Quand Hamlet déménage
« MOUVEMENT »
Compte rendu
Quand Hamlet déménage
Hamlet mis en scène par Yves-Noël Genod
Yves-Noël GENOD
date de publication : 23/04/2008 // 4716 signes
Avec Hamlet, Yves-Noël Genod crée un moment de théâtre dont la scénographie proche de la chorégraphie renouvelle de manière radicale le grand classique. Une nudité performancielle à voir et à revoir.
Les récentes représentations d’Hamlet, sur la mise en scène et scénographie d’Yves-Noël Genod, dans le cadre d’Étrange Cargo à la Ménagerie de verre, posaient au regard un problème insolite ; voire insoluble. Et captivant. On avait pu voir, en décembre 2007 (voici quatre mois à peine) le même Hamlet, d’Yves-Noël Genod, dans le cadre de 100 Dessus Dessous, à la Halle aux Chaussures du Parc de La Villette. Brisons là les dernières illusions de qui pourrait croire en l’existence de l’œuvre en dehors de ses conditions effectives de coréalisation, en quoi consiste chacune de ses représentations, et donc réception, par un regard spécifique, en un lieu spécifique. Car enfin, on aura vu deux fois le même Hamlet, et pourtant deux Hamlet totalement distincts. On aura traversé deux états, d’enthousiasme jubilatoire pour la première expérience, de perplexité distancée pour la seconde. Celle-ci ne pouvant jamais être considérée exempte de l’effet différé de celle-là.
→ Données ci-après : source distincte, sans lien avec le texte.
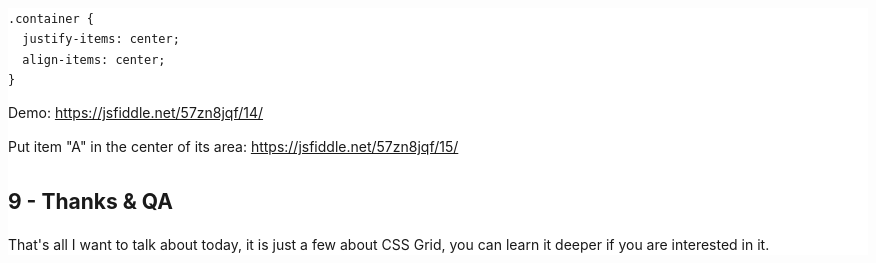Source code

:    .container {
      justify-items: center;
      align-items: center;
    }

Demo: <https://jsfiddle.net/57zn8jqf/14/>

Put item "A" in the center of its area: <https://jsfiddle.net/57zn8jqf/15/>

## 9 - Thanks & QA

That's all I want to talk about today, it is just a few about CSS Grid, you can learn it deeper if you are interested in it.
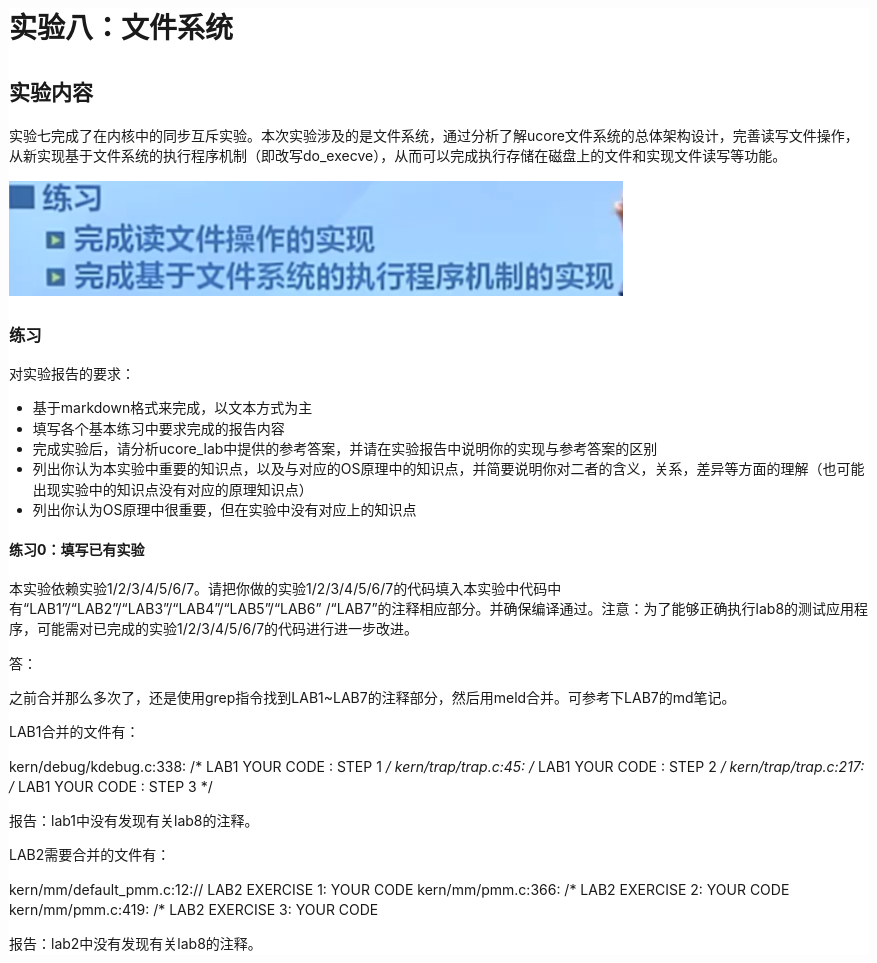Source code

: # 实验八：文件系统

## 实验内容

实验七完成了在内核中的同步互斥实验。本次实验涉及的是文件系统，通过分析了解ucore文件系统的总体架构设计，完善读写文件操作，从新实现基于文件系统的执行程序机制（即改写do_execve），从而可以完成执行存储在磁盘上的文件和实现文件读写等功能。

<img src="Lab8.assets/image-20200903094222715.png" alt="image-20200903094222715" style="zoom: 67%;" />

### 练习

对实验报告的要求：

- 基于markdown格式来完成，以文本方式为主
- 填写各个基本练习中要求完成的报告内容
- 完成实验后，请分析ucore_lab中提供的参考答案，并请在实验报告中说明你的实现与参考答案的区别
- 列出你认为本实验中重要的知识点，以及与对应的OS原理中的知识点，并简要说明你对二者的含义，关系，差异等方面的理解（也可能出现实验中的知识点没有对应的原理知识点）
- 列出你认为OS原理中很重要，但在实验中没有对应上的知识点

#### 练习0：填写已有实验

本实验依赖实验1/2/3/4/5/6/7。请把你做的实验1/2/3/4/5/6/7的代码填入本实验中代码中有“LAB1”/“LAB2”/“LAB3”/“LAB4”/“LAB5”/“LAB6” /“LAB7”的注释相应部分。并确保编译通过。注意：为了能够正确执行lab8的测试应用程序，可能需对已完成的实验1/2/3/4/5/6/7的代码进行进一步改进。

答：

之前合并那么多次了，还是使用grep指令找到LAB1~LAB7的注释部分，然后用meld合并。可参考下LAB7的md笔记。

LAB1合并的文件有：

kern/debug/kdebug.c:338:     /* LAB1 YOUR CODE : STEP 1 */
kern/trap/trap.c:45:     /* LAB1 YOUR CODE : STEP 2 */
kern/trap/trap.c:217:        /* LAB1 YOUR CODE : STEP 3 */

报告：lab1中没有发现有关lab8的注释。



LAB2需要合并的文件有：

kern/mm/default_pmm.c:12:// LAB2 EXERCISE 1: YOUR CODE
kern/mm/pmm.c:366:    /* LAB2 EXERCISE 2: YOUR CODE
kern/mm/pmm.c:419:    /* LAB2 EXERCISE 3: YOUR CODE

报告：lab2中没有发现有关lab8的注释。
Plus que jamais, dans ce cas, un exercice critique ne peut rendre compte que d’une expérience définitivement singulière ; en lieu et place de l’illusoire permanence d’une forme déposée.
Transport.
La Halle aux Chaussures de La Villette est une salle très neutre. On imaginerait de la voir transformée, du jour au lendemain, en concession automobile. Yves-Noël Genod y avait jeté son Hamlet, dans le déferlement d’un bric-à-brac de débris et objets de brocante, par centaines, par milliers, transportant ses spectateurs comme ses interprètes dans une décharge onirique. La dramaturgie de sa pièce ne charrie-t-elle pas, de même, les décombres d’un art théâtral en déroute, dont chacun des nombreux interprètes assumait une déclinaison stylistique, littéraire, corporelle, spécifique ; volontiers parodique, souvent citationnelle ? Délicieusement post-moderne. Tout cela produisait un magma de sens, aux prises avec un espace saturé d’objets signes, conférant à la pièce une texture globalement chorégraphique. Pour tout dire, on n’était pas sûr d’y avoir entendu beaucoup de texte, ou peu ; voire pas du tout. En revanche, on avait remarqué l’insistance de nudités masculines, là comme rehaussées par la sur-pression plastique d’un univers circonstancié.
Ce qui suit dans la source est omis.